#### HOW TO COMPLETE THIS TASK:
Every record is to be printed exactly as written, and any picture in it is skipped.

Saved data entries:
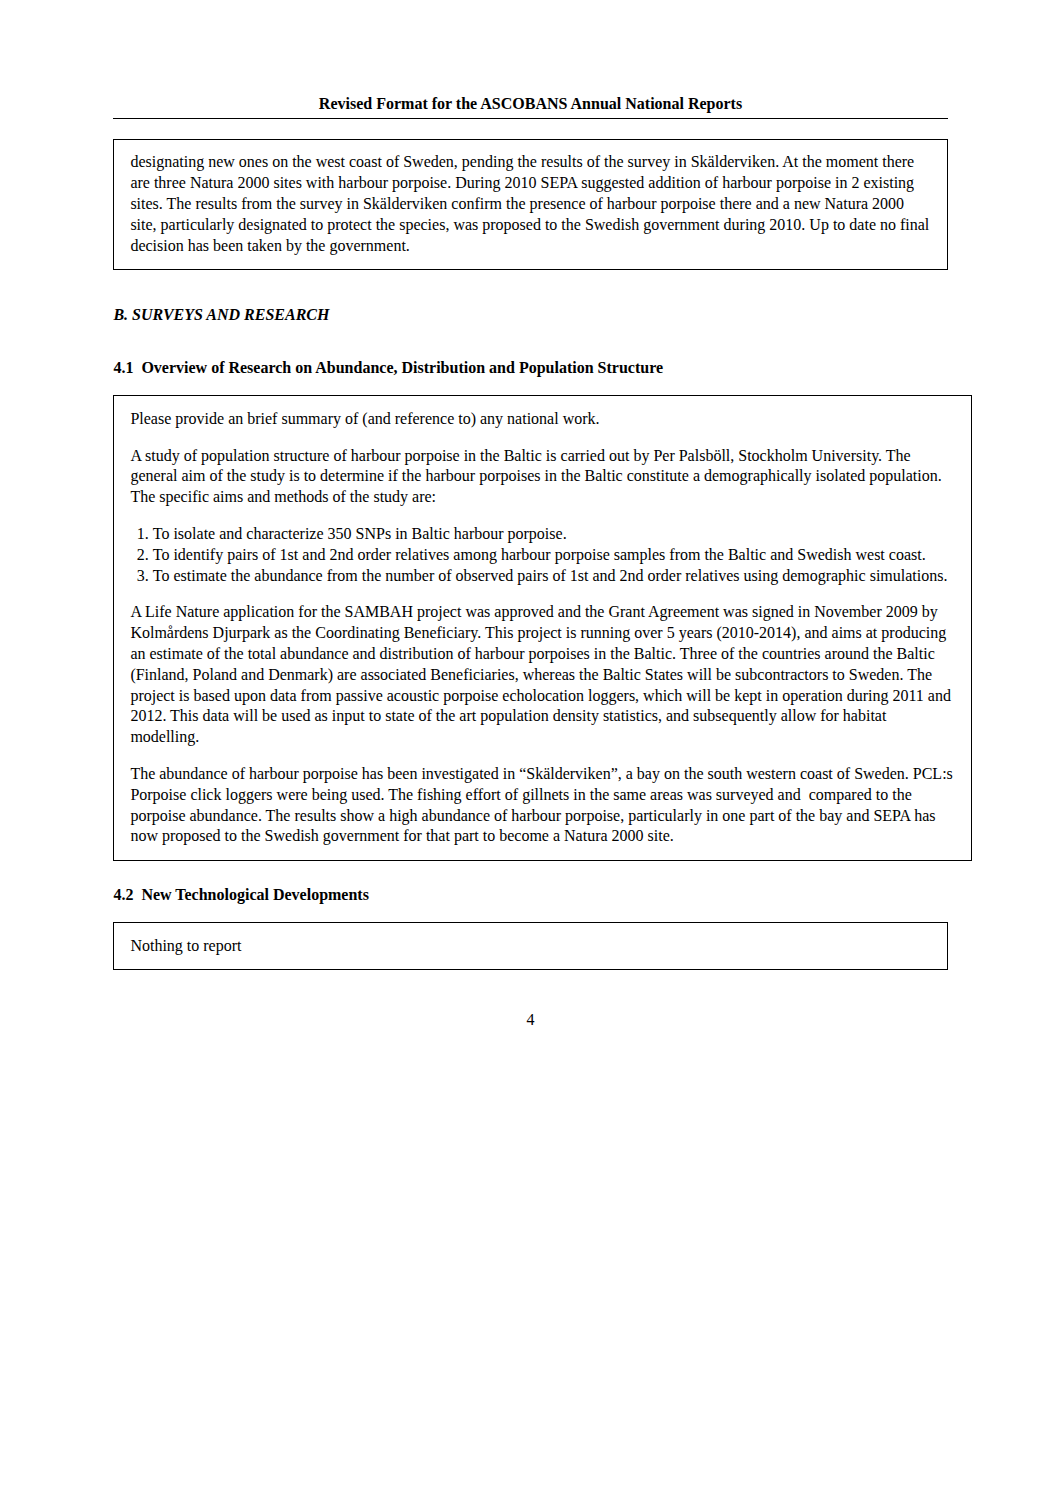Revised Format for the ASCOBANS Annual National Reports
designating new ones on the west coast of Sweden, pending the results of the survey in Skälderviken. At the moment there are three Natura 2000 sites with harbour porpoise. During 2010 SEPA suggested addition of harbour porpoise in 2 existing sites. The results from the survey in Skälderviken confirm the presence of harbour porpoise there and a new Natura 2000 site, particularly designated to protect the species, was proposed to the Swedish government during 2010. Up to date no final decision has been taken by the government.
B. SURVEYS AND RESEARCH
4.1 Overview of Research on Abundance, Distribution and Population Structure
Please provide an brief summary of (and reference to) any national work.
A study of population structure of harbour porpoise in the Baltic is carried out by Per Palsböll, Stockholm University. The general aim of the study is to determine if the harbour porpoises in the Baltic constitute a demographically isolated population.
The specific aims and methods of the study are:
To isolate and characterize 350 SNPs in Baltic harbour porpoise.
To identify pairs of 1st and 2nd order relatives among harbour porpoise samples from the Baltic and Swedish west coast.
To estimate the abundance from the number of observed pairs of 1st and 2nd order relatives using demographic simulations.
A Life Nature application for the SAMBAH project was approved and the Grant Agreement was signed in November 2009 by Kolmårdens Djurpark as the Coordinating Beneficiary. This project is running over 5 years (2010-2014), and aims at producing an estimate of the total abundance and distribution of harbour porpoises in the Baltic. Three of the countries around the Baltic (Finland, Poland and Denmark) are associated Beneficiaries, whereas the Baltic States will be subcontractors to Sweden. The project is based upon data from passive acoustic porpoise echolocation loggers, which will be kept in operation during 2011 and 2012. This data will be used as input to state of the art population density statistics, and subsequently allow for habitat modelling.
The abundance of harbour porpoise has been investigated in “Skälderviken”, a bay on the south western coast of Sweden. PCL:s Porpoise click loggers were being used. The fishing effort of gillnets in the same areas was surveyed and compared to the porpoise abundance. The results show a high abundance of harbour porpoise, particularly in one part of the bay and SEPA has now proposed to the Swedish government for that part to become a Natura 2000 site.
4.2 New Technological Developments
Nothing to report
4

#### ANSWER SPACE:
Revised Format for the ASCOBANS Annual National Reports
designating new ones on the west coast of Sweden, pending the results of the survey in Skälderviken. At the moment there are three Natura 2000 sites with harbour porpoise. During 2010 SEPA suggested addition of harbour porpoise in 2 existing sites. The results from the survey in Skälderviken confirm the presence of harbour porpoise there and a new Natura 2000 site, particularly designated to protect the species, was proposed to the Swedish government during 2010. Up to date no final decision has been taken by the government.
B. SURVEYS AND RESEARCH
4.1 Overview of Research on Abundance, Distribution and Population Structure
Please provide an brief summary of (and reference to) any national work.
A study of population structure of harbour porpoise in the Baltic is carried out by Per Palsböll, Stockholm University. The general aim of the study is to determine if the harbour porpoises in the Baltic constitute a demographically isolated population.
The specific aims and methods of the study are:
To isolate and characterize 350 SNPs in Baltic harbour porpoise.
To identify pairs of 1st and 2nd order relatives among harbour porpoise samples from the Baltic and Swedish west coast.
To estimate the abundance from the number of observed pairs of 1st and 2nd order relatives using demographic simulations.
A Life Nature application for the SAMBAH project was approved and the Grant Agreement was signed in November 2009 by Kolmårdens Djurpark as the Coordinating Beneficiary. This project is running over 5 years (2010-2014), and aims at producing an estimate of the total abundance and distribution of harbour porpoises in the Baltic. Three of the countries around the Baltic (Finland, Poland and Denmark) are associated Beneficiaries, whereas the Baltic States will be subcontractors to Sweden. The project is based upon data from passive acoustic porpoise echolocation loggers, which will be kept in operation during 2011 and 2012. This data will be used as input to state of the art population density statistics, and subsequently allow for habitat modelling.
The abundance of harbour porpoise has been investigated in “Skälderviken”, a bay on the south western coast of Sweden. PCL:s Porpoise click loggers were being used. The fishing effort of gillnets in the same areas was surveyed and compared to the porpoise abundance. The results show a high abundance of harbour porpoise, particularly in one part of the bay and SEPA has now proposed to the Swedish government for that part to become a Natura 2000 site.
4.2 New Technological Developments
Nothing to report
4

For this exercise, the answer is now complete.